In den vergangenen Jahren sind auch auf dem deutschen Markt viele Online-Marktplätze entstanden, die sich zwischen Verbraucher und Unternehmen schalten und standardisierte Rechtsdienstleistungen anbieten. Das verbraucherfreundliche daran ist, dass man sein Anliegen bequem vom PC aus  oder oft sogar schon per Handy-App vorbringen kann. Dies ist in den meisten Fällen kostenlos. Die Plattform verlangt dann in der Regel nur im Erfolgsfall einen Teil des erstrittenen bzw. ersparten Geldes.

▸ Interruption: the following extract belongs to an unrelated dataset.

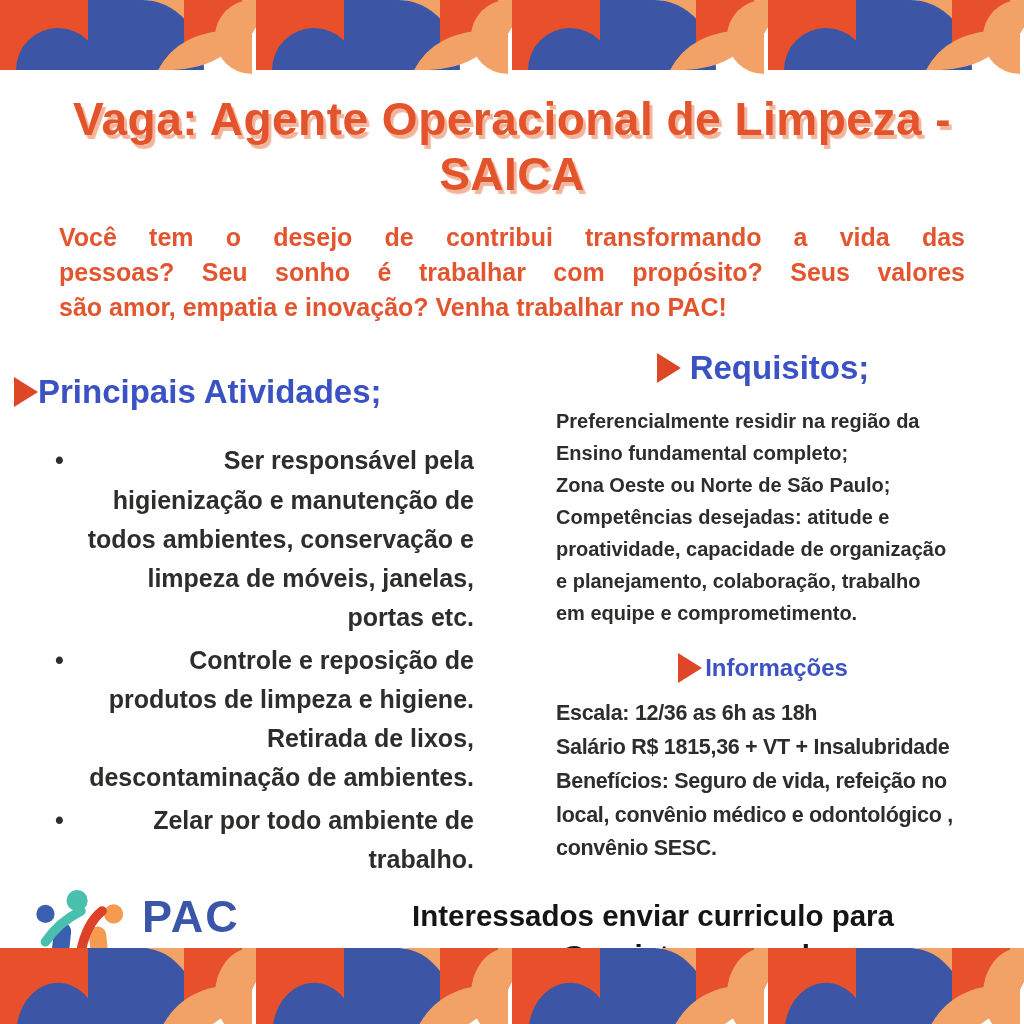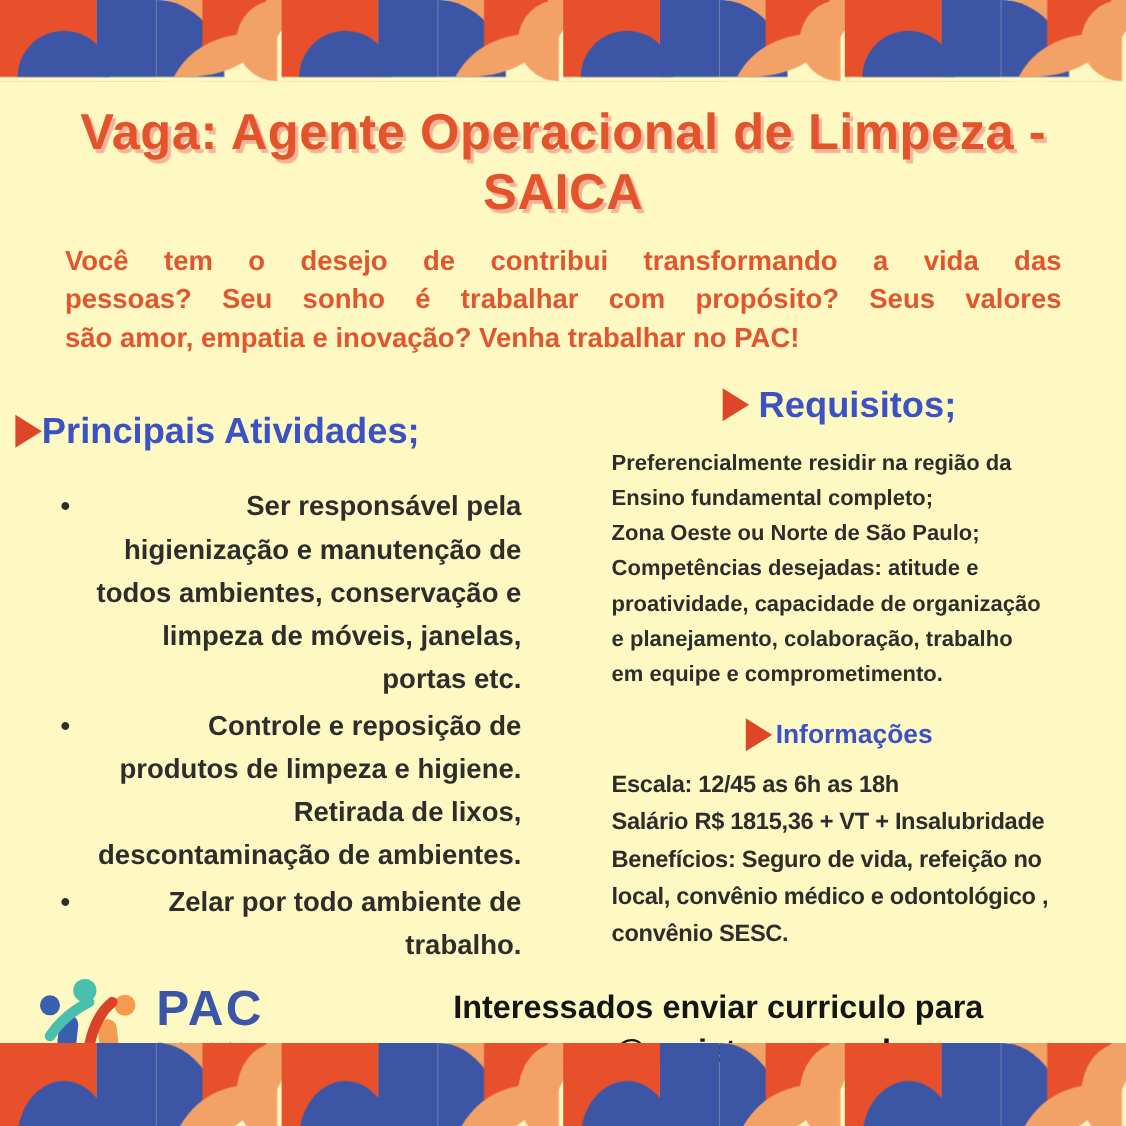"Vaga: Agente Operacional de Limpeza" .poster { background: #fef9c3 -> #ffffff }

Die Entwickler von Portalen wie flightright.de bei Flugverspätungen, bahn-buddy.de bei Zugverspätungen oder geblitzt.de bei Bußgeldforderungen beispielsweise haben die Digitalisierung so genutzt, um die Rechtsberatung nahezu vollständig zu automatisieren. Von der Datenaufnahme bis hin zum Antrag auf Schadensersatz wird alles digital von der Software erfasst. Anwälte treten erst dann in Erscheinung, wenn der Fall wirklich vor Gericht geht.

Der Vorteil: Die einfache Rechtsberatung kann wesentlich effektiver und transparenter bereitgestellt werden und der Anwalt kann sich intensiver mit individuellen Rechtsfragen auseinandersetzen. Denn auch er profitiert vom Einsatz von Legal Tech in seiner Kanzlei.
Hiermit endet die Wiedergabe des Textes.